I have been wondering about apps. Iphone, ipad apps. Not too long ago, I read an article about apps for autistic kids and followed some links to a confusing array of possibilities. It was overwhelming and I was sure it was not going to be an easy jungle to make my way through. I put the idea aside but definitely sent the request to the universe for some help. And it arrived today. The help, that is, in the form of Julia’s speech therapist who showed us a conversation app that she is beginning to use in therapy. I have been on the fence about buying an iphone, which I want but have not been able to fully justify. I’ve never spent money on a new phone. I have always picked one of the “free” phones offered by whatever carrier I have used.
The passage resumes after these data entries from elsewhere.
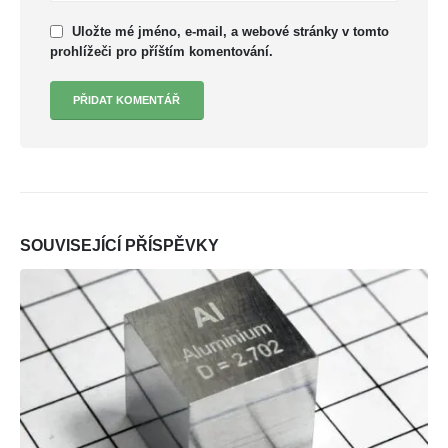
Uložte mé jméno, e-mail, a webové stránky v tomto
prohlížeči pro příštím komentování.
SOUVISEJÍCÍ
PŘÍSPĚVKY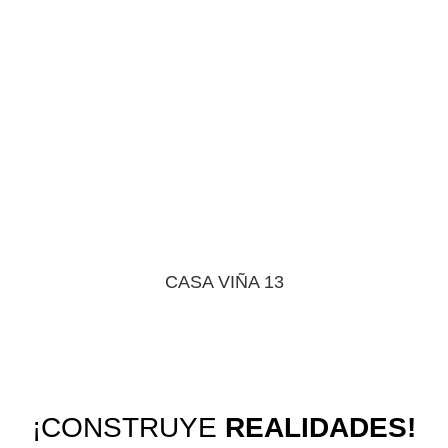
CASA VIÑA 13
¡CONSTRUYE
REALIDADES!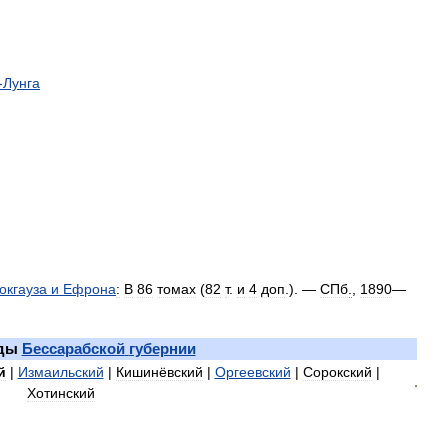
-
Лунга
окгауза
и
Ефрона
:
В
86
томах
(
82
т
.
и
4
доп
.). —
СПб
.
,
1890
—
ды
Бессарабской
губернии
й
|
Измаильский
|
Кишинёвский
|
Оргеевский
|
Сорокский
|
Хотинский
But I have had a hankering, a wanting a new toy wanting, for an iphone. After watching Julia interact with this conversation app, I am ready to buy an iphone tomorrow!
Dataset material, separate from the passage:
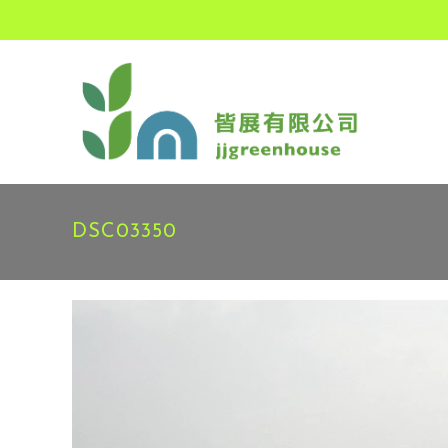
DSC03350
The program shows a picture, of a child holding a snail, for example. And asks the player to choose among three things that might be appropriate to begin a conversation with this child. One choice is a statement similar to what Julia would usually say. In this snail conversation, the statement was “Your hands are dirty.” A choice that would not encourage interchange but that is generally on topic. There are also two questions and the “right” answer, in this case was “What are you holding?” Clearly, none of the three possibilities are wrong, per se, but there is always one that is best for starting or continuing conversation. Most of us gravitate to the best conversation starter, missing now and again, but managing to make out way through conversations all the time. It is how we survive as social animals and we do it naturally. How incredible this is! But a kid like Julia, kids on the autism spectrum, don’t get it. They don’t naturally learn conversation. They blurt out observations or facts that are interesting to them, trying and failing to interest other people. It is miserable as a parent to watch these misshapened attempts at connections. And so, Julia listens to social stories, she and her therapist and I work on scripts, but conversations rarely follow scripts. It is so much improvisation and kids with autism are so woefully bad at improvisation.
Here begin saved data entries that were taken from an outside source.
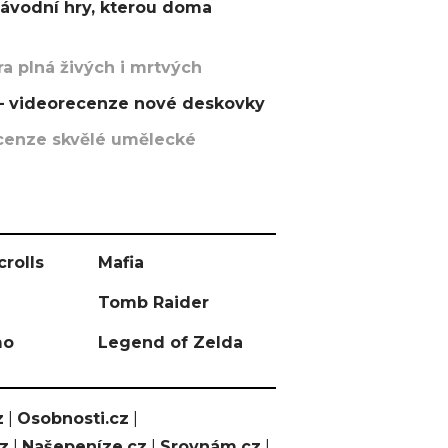
závodní hry, kterou doma
a plná živých i mrtvých
t – videorecenze nové deskovky
recenze skvělé umělecké
crolls
Mafia
Tomb Raider
mo
Legend of Zelda
z
|
Osobnosti.cz
|
cz
|
Našepeníze.cz
|
Srovnám.cz
|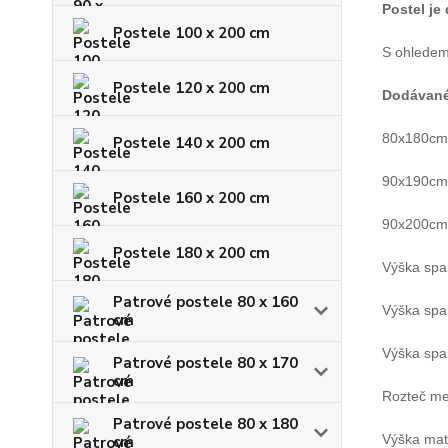
Postel je
Postele 100 x 200 cm
S ohledem 
Postele 120 x 200 cm
Dodávan
80x180cm -
Postele 140 x 200 cm
90x190cm -
Postele 160 x 200 cm
90x200cm -
Postele 180 x 200 cm
Výška span
Patrové postele 80 x 160
Výška spa
cm
Výška span
Patrové postele 80 x 170
cm
Rozteč me
Patrové postele 80 x 180
Výška mat
cm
This program that she used yesterday gives the three possible things to say, provides reasons for why one is the best, allows the child to record the best statement, and after a few interchanges, provides an entire conversation that can be played back. A complete and appropriate conversation that the child has helped to put together. In the child’s own voice. And I teared up to hear two simple and appropriate interchanges with Julia’s voice as one of the speakers. And she was fascinated. I believe that she can learn how to have a conversation which is a step to learning how to have a friend. But I also know that we have not yet found the tools that she can use for the learning. Maybe now we have. Yes, it is still all about improvisation, and she is still not good at that, but I see her generalizing all the time in her reading now. If she can generalize with reading, there is a decent chance that she can do it to learn to make friend as well. And she does so want friends.